To be acceptable, the contractor must identify the electronic data technologies used to collect expressions of interest, the specific job positions for which the contractor considered applications through the internet and the basic qualifications for these positions. COs will note unacceptable submissions in Part B.II of the SCER, and investigate during the on-site review.

c. Review of Employee-Level Compensation Data. The Itemized Listing requests data regarding the contractor’s compensation, including employee-level compensation information and policies related to compensation practices.

  • Data Format. The contractor should electronically submit all of the compensation data requested, if the data is computerized. The data must also be contained within a single file.
  • Information Included. The CO must review the data to ensure it includes compensation, gender, and race/ethnicity information, and hire date for each employee, as well as job title, EEO-1 category and job group.
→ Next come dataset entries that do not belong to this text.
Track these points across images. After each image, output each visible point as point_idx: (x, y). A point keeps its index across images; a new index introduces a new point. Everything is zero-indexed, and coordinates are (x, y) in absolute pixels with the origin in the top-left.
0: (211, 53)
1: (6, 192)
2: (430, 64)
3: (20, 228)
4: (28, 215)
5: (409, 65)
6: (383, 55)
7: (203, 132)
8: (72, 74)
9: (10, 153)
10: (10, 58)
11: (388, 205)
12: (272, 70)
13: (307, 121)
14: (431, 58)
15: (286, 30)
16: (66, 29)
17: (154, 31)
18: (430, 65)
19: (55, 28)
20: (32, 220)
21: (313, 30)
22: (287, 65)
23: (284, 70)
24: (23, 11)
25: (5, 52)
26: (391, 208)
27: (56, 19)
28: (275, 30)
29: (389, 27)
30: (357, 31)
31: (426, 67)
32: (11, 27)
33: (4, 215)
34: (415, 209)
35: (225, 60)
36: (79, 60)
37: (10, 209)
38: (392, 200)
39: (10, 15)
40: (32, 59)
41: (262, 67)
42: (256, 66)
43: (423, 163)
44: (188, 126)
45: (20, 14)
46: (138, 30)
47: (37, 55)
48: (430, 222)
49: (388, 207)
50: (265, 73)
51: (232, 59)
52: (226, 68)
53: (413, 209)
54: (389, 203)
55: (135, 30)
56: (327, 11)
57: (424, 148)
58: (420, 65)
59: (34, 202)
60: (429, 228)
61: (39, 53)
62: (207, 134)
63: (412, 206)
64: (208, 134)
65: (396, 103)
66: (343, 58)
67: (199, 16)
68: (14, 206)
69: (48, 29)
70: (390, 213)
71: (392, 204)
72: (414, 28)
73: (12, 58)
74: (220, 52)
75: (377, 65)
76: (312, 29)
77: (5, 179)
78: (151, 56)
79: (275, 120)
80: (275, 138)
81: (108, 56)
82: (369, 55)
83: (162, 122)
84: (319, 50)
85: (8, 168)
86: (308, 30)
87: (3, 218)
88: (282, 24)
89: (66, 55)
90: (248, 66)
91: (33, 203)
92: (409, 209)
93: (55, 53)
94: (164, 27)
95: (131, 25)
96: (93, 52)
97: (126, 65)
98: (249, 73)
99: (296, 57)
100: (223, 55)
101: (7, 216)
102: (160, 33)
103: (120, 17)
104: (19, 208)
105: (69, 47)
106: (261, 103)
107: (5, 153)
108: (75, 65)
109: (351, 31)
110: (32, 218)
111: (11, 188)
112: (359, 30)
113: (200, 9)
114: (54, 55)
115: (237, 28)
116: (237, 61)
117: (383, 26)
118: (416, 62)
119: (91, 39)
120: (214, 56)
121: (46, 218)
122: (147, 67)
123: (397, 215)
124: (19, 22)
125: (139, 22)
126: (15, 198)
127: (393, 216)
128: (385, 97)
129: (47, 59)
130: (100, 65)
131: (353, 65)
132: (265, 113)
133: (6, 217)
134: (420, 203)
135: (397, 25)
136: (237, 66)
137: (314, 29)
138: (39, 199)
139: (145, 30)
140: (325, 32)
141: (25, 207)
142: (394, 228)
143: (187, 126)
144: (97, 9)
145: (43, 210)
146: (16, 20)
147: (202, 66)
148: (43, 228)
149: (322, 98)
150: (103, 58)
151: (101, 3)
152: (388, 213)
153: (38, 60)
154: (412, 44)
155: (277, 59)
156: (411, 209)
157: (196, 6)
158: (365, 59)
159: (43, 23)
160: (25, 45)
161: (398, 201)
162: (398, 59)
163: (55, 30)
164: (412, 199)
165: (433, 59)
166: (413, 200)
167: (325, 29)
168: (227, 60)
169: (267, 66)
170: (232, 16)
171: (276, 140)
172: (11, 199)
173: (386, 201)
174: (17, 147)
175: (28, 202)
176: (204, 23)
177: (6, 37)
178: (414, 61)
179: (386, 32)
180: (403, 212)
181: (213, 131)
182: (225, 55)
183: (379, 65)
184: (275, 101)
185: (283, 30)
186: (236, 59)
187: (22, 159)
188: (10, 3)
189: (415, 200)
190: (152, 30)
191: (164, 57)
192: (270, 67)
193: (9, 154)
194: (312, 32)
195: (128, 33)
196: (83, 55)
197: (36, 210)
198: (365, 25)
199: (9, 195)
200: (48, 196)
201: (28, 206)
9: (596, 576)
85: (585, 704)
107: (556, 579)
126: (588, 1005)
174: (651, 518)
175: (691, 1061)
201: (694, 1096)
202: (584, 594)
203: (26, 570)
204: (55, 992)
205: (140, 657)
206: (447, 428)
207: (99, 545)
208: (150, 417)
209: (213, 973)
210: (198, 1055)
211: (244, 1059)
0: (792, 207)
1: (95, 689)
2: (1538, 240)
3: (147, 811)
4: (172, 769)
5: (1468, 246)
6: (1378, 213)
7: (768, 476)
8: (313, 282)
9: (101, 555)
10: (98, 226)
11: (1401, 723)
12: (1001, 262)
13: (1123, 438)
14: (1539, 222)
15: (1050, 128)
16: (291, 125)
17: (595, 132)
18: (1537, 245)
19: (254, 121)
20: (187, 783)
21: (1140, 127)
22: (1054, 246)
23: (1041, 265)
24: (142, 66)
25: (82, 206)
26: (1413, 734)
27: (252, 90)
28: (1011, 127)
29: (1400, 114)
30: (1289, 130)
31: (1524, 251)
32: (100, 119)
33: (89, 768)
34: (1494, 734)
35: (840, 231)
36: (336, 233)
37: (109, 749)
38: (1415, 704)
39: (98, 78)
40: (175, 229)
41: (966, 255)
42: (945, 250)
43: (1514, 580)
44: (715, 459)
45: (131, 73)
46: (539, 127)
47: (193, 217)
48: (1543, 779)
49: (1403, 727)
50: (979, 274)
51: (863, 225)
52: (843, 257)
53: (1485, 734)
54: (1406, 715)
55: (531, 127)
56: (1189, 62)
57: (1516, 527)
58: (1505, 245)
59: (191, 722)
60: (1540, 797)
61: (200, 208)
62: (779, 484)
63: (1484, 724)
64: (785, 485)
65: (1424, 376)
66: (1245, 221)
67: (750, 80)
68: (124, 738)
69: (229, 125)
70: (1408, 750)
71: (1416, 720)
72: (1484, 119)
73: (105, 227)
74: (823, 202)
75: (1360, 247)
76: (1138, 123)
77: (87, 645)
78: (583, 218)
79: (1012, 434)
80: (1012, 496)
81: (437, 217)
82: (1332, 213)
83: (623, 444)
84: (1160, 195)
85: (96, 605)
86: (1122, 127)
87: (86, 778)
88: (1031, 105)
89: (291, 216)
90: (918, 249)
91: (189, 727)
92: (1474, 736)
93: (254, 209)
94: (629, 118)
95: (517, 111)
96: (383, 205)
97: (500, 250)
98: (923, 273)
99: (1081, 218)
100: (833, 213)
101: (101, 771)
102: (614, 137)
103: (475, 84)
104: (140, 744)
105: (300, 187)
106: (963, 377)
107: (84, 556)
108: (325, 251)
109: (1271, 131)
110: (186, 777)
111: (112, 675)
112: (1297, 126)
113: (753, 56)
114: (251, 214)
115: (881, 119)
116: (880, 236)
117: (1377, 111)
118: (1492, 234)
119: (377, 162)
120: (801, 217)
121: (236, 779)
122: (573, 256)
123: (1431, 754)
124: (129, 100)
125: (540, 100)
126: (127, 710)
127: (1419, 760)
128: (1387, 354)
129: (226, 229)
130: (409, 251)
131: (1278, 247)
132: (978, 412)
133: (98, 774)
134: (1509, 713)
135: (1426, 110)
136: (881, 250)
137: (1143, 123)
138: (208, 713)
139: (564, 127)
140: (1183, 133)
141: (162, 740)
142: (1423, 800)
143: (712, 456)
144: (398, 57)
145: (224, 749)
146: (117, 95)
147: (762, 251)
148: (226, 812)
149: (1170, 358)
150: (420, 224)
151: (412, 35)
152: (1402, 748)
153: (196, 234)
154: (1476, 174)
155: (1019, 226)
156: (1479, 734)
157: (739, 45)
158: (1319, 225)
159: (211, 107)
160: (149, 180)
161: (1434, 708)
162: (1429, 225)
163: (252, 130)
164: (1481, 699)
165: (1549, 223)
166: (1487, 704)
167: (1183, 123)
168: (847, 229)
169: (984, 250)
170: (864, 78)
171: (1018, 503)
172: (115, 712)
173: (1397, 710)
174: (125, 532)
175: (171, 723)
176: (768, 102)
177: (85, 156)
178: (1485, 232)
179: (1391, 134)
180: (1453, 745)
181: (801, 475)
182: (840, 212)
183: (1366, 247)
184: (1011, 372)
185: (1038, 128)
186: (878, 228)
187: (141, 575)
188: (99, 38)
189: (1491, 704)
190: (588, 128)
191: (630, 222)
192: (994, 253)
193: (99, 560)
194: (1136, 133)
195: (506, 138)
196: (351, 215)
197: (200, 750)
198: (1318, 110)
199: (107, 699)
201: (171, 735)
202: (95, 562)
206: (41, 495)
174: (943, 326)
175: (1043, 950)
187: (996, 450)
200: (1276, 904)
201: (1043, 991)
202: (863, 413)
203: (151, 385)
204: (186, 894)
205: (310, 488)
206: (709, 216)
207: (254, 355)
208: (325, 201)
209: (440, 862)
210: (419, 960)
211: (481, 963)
Compensation includes base salary and/or wage rate, and hours worked in a typical workweek. Other compensation or adjustments to salary such as bonuses, incentives, commissions, merit increases, locality pay or overtime should be identified separately for each employee. Data should be present for all employees, including full-time, part-time, contract, per diem or day labor, and temporary employees, as of the date of the workforce analysis in the contractor’s AAP.

Additional data that may be included are data on factors used to determine employee compensation such as education, experience, duty location, performance ratings, department or function, and salary level/band/range/grade. Documentation and policies related to compensation practices of the contractor should also be included in the submission, particularly those that explain the factors and reasoning used to determine compensation.

  • Time Period of Data. The CO must verify that the “snapshot date” for employee-level compensation data is the same as the date for the organizational display or workforce analysis submitted by the contractor.

d. Action When Data Are Unacceptable. If employment activity or compensation data are submitted but not acceptable, COs must call the contractor and request that the appropriate changes are promptly made and the data resubmitted within the timeframe specified by the OFCCP field office. If, at the end of the allotted timeframe, the data are not received in an acceptable form, COs will recommend issuing an SCN specifying the regulatory sections the contractor violated.

Examples of unacceptable data submissions include, but are not limited to, instances where the data are in aggregations larger than job group or are not provided by sex, or by racial or ethnic category.

39. 41 CFR 60-1.12(b).

40. FCCM 1F04(d) – Additional Required Elements of AAPs: Internal Audit and Reporting System.

41. FCCM 1F05 – Review of Executive Order Itemized Listing Data for Acceptability.

42. Record findings on Part B.IV of the SCER.

43. Letter L-5 – Notice of Closing: Compliance Evaluation (Violations Found and Resolved).